**WHAT TO DO:** Starting with the line that contains "text: (1246, 1005)", copy every line through the end of the data below, exactly and with nothing added.

**MATERIAL FOR THE TASK:**
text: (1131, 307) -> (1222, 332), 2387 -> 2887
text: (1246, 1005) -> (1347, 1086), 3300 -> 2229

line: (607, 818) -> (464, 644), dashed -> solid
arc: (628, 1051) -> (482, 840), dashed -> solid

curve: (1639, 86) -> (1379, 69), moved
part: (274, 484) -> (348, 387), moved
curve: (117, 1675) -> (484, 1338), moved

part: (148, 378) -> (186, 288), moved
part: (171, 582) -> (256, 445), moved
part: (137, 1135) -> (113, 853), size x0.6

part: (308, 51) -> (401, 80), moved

**RESULT:**
text: (1246, 1005) -> (1347, 1086), 3300 -> 2229

line: (607, 818) -> (464, 644), dashed -> solid
arc: (628, 1051) -> (482, 840), dashed -> solid

curve: (1639, 86) -> (1379, 69), moved
part: (274, 484) -> (348, 387), moved
curve: (117, 1675) -> (484, 1338), moved

part: (148, 378) -> (186, 288), moved
part: (171, 582) -> (256, 445), moved
part: (137, 1135) -> (113, 853), size x0.6

part: (308, 51) -> (401, 80), moved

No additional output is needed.